TASK DETAILS: Begin at the line below that has "2. Review Karati et al.'s scheme" and stop after the line that has "Setup: KGC generates". Please restate only those lines, word for word.

Data extracted from a collection
-=-=-=-=-

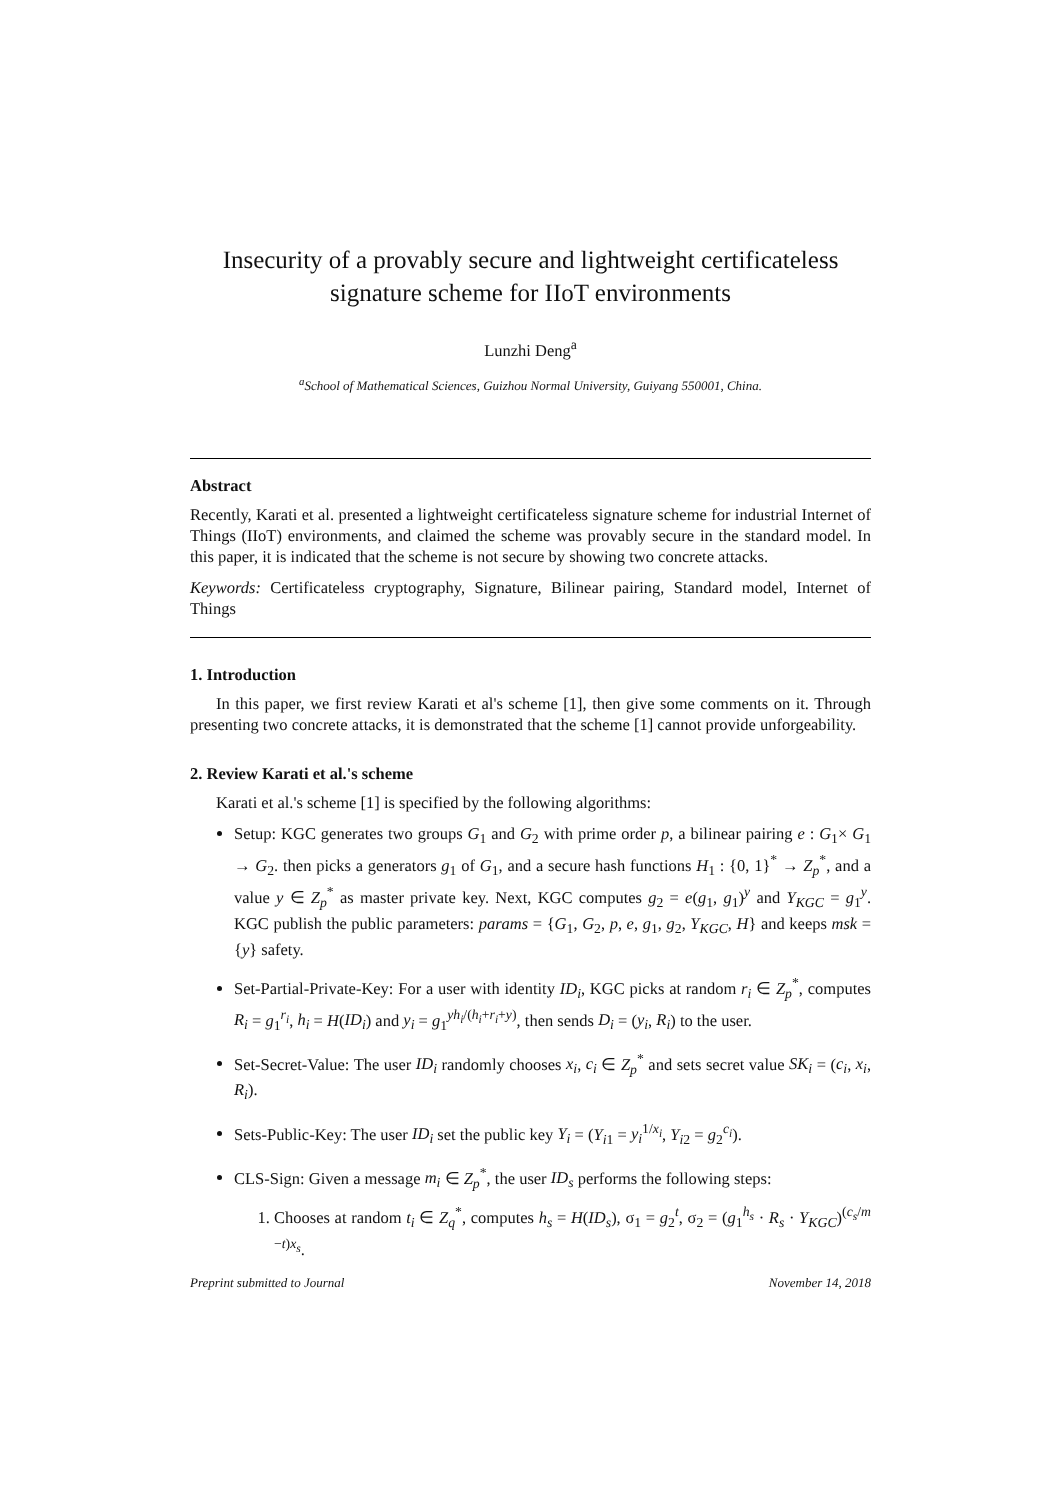Insecurity of a provably secure and lightweight certificateless signature scheme for IIoT environments
Lunzhi Deng<sup>a</sup>
<sup>a</sup> School of Mathematical Sciences, Guizhou Normal University, Guiyang 550001, China.
Abstract
Recently, Karati et al. presented a lightweight certificateless signature scheme for industrial Internet of Things (IIoT) environments, and claimed the scheme was provably secure in the standard model. In this paper, it is indicated that the scheme is not secure by showing two concrete attacks.
Keywords: Certificateless cryptography, Signature, Bilinear pairing, Standard model, Internet of Things
1. Introduction
In this paper, we first review Karati et al's scheme [1], then give some comments on it. Through presenting two concrete attacks, it is demonstrated that the scheme [1] cannot provide unforgeability.
2. Review Karati et al.'s scheme
Karati et al.'s scheme [1] is specified by the following algorithms:
Setup: KGC generates two groups G<sub>1</sub> and G<sub>2</sub> with prime order p, a bilinear pairing e : G<sub>1</sub>× G<sub>1</sub> → G<sub>2</sub>. then picks a generators g<sub>1</sub> of G<sub>1</sub>, and a secure hash functions H<sub>1</sub> : {0, 1}<sup>*</sup> → Z<sub>p</sub><sup>*</sup>, and a value y ∈ Z<sub>p</sub><sup>*</sup> as master private key. Next, KGC computes g<sub>2</sub> = e(g<sub>1</sub>, g<sub>1</sub>)<sup>y</sup> and Y<sub>KGC</sub> = g<sub>1</sub><sup>y</sup>. KGC publish the public parameters: params = {G<sub>1</sub>, G<sub>2</sub>, p, e, g<sub>1</sub>, g<sub>2</sub>, Y<sub>KGC</sub>, H} and keeps msk = {y} safety.
Set-Partial-Private-Key: For a user with identity ID<sub>i</sub>, KGC picks at random r<sub>i</sub> ∈ Z<sub>p</sub><sup>*</sup>, computes R<sub>i</sub> = g<sub>1</sub><sup>r<sub>i</sub></sup>, h<sub>i</sub> = H(ID<sub>i</sub>) and y<sub>i</sub> = g<sub>1</sub><sup>yh<sub>i</sub>/(h<sub>i</sub>+r<sub>i</sub>+y)</sup>, then sends D<sub>i</sub> = (y<sub>i</sub>, R<sub>i</sub>) to the user.
Set-Secret-Value: The user ID<sub>i</sub> randomly chooses x<sub>i</sub>, c<sub>i</sub> ∈ Z<sub>p</sub><sup>*</sup> and sets secret value SK<sub>i</sub> = (c<sub>i</sub>, x<sub>i</sub>, R<sub>i</sub>).
Sets-Public-Key: The user ID<sub>i</sub> set the public key Y<sub>i</sub> = (Y<sub>i1</sub> = y<sub>i</sub><sup>1/x<sub>i</sub></sup>, Y<sub>i2</sub> = g<sub>2</sub><sup>c<sub>i</sub></sup>).
CLS-Sign: Given a message m<sub>i</sub> ∈ Z<sub>p</sub><sup>*</sup>, the user ID<sub>s</sub> performs the following steps:
1. Chooses at random t<sub>i</sub> ∈ Z<sub>q</sub><sup>*</sup>, computes h<sub>s</sub> = H(ID<sub>s</sub>), σ<sub>1</sub> = g<sub>2</sub><sup>t</sup>, σ<sub>2</sub> = (g<sub>1</sub><sup>h<sub>s</sub></sup> · R<sub>s</sub> · Y<sub>KGC</sub>)<sup>(c<sub>s</sub>/m −t)x<sub>s</sub></sup>.
Preprint submitted to Journal November 14, 2018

-=-=-=-=-

EXERCISE RESPONSE:
2. Review Karati et al.'s scheme
Karati et al.'s scheme [1] is specified by the following algorithms:
Setup: KGC generates two groups G<sub>1</sub> and G<sub>2</sub> with prime order p, a bilinear pairing e : G<sub>1</sub>× G<sub>1</sub> → G<sub>2</sub>. then picks a generators g<sub>1</sub> of G<sub>1</sub>, and a secure hash functions H<sub>1</sub> : {0, 1}<sup>*</sup> → Z<sub>p</sub><sup>*</sup>, and a value y ∈ Z<sub>p</sub><sup>*</sup> as master private key. Next, KGC computes g<sub>2</sub> = e(g<sub>1</sub>, g<sub>1</sub>)<sup>y</sup> and Y<sub>KGC</sub> = g<sub>1</sub><sup>y</sup>. KGC publish the public parameters: params = {G<sub>1</sub>, G<sub>2</sub>, p, e, g<sub>1</sub>, g<sub>2</sub>, Y<sub>KGC</sub>, H} and keeps msk = {y} safety.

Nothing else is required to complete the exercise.